In Canfield, GOP's Mandel Calls for Creating More Jobs
CANFIELD, Ohio – The Republican nominee for U.S. senator, Josh Mandel, says that the country needs to leverage the free enterprise system to support a robust manufacturing sector and jobs that pay well. He delivered his remarks as his campaign swung through the eastern part of the state Tuesday.
"It's manufacturing jobs that keep our country strong," Mandel said during a press event and tour of the Mahoning County Career and Technical Center. "If we're going to be strong economically and militarily, then we've got to make things."
Mandel, state of Ohio treasurer, is running against Democratic incumbent Sherrod Brown.
Career and technical centers such as the school here provide an opportunity for students who choose not to attend college, Mandel said, but to instead learn a trade and work in the manufacturing and technical sectors.
"The reality is that most people in Ohio don't have a college degree," Mandel said. "The ones that do, we hope they contribute to our economy. But for the ones that don't, we want to do everything we can under the umbrella of the free enterprise system to ensure they have good, blue-collar jobs to work."
Mandel was accompanied by career center superintendent Roan Craig and principal John Zenhentbauer as the state treasurer observed classes in the power equipment and mechanical, diesel mechanics and aviation programs.
"What these vocational schools do is put the tools in the tool belt of young folks and older folks to work high-paying, blue-collar jobs," he said.
Craig said that it's becoming harder to provide these services for the next generation of tradesmen because funding from federal and state sources are continuously trimmed.
"We've been flat-funded for the last three years, and we think we'll be flat-funded again next year," she said of state support. "We do not know what the funding mechanism will be.
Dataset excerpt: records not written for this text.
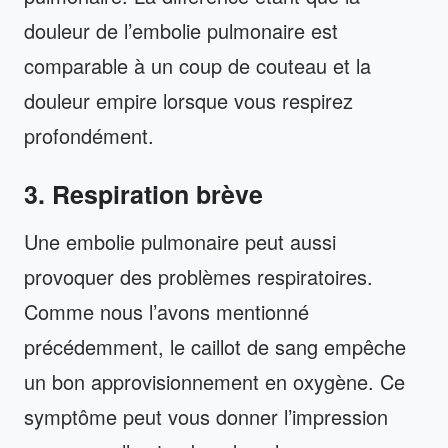
douleur de l’embolie pulmonaire est
comparable à un coup de couteau et la
douleur empire lorsque vous respirez
profondément.
3. Respiration brève
Une embolie pulmonaire peut aussi
provoquer des problèmes respiratoires.
Comme nous l’avons mentionné
précédemment, le caillot de sang empêche
un bon approvisionnement en oxygène. Ce
symptôme peut vous donner l’impression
Until we know what the formula will be, we can't tell you the direction of funding in the near future."
That means schools in Ohio such as MCCTC are likely to receive the same level of funding despite a rise in student enrollment. "It inhibits growth,” she said, “and especially in this time when we really need to be growing," she said.
Craig also called for congressional reauthorization of the Carl D. Perkins Vocational and Technical Education Act, which distributes grants to fund career and technical programs across the country.
"It's not the largest piece of funding we have, but its substantial," she said. "We need Perkins to be reauthorized."
During the tour, Mandel also took a swipe at his opponent, criticizing Brown for voting on policies that he claims have created huge deficits at the expense of the American taxpayers over the last two decades.
"He's one of the main politicians to advance these policies of borrow, borrow, borrow," Mandel said. "During his two decades in Washington, we've borrowed over a trillion dollars from China."
Mandel is on a jobs campaign tour trying to drum up support and also made appearances at the Columbiana County Career and Technical Center in Salem, and in St. Clairsville, where he talked about the efforts to save the coal industry.
Last week, Mandel's campaign announced it had returned $105,000 in contributions that were under scrutiny of the Federal Bureau of Investigation.
The contributions originated from the Suarez Corp. of North Canton. Federal authorities are investigating whether company employees made illegal contributions to the campaign and were reimbursed by another source.
The campaign said in a letter to the company that it had "no reason to be concerned with the contributions, but out of an abundance of caution and until the investigation is complete, we believe this course of action is the most appropriate."
Sadie Weiner, spokeswoman for Friends of Sherrod Brown, said in a statement that the contributions raise serious questions about Mandel's integrity:
"After skipping every Board of Deposit meeting his very first year in office, hiring his political cronies for top jobs, and being shamed into returning over $100,000 in shady contributions, Josh Mandel appears to be cementing his reputation as a politician who can't be trusted."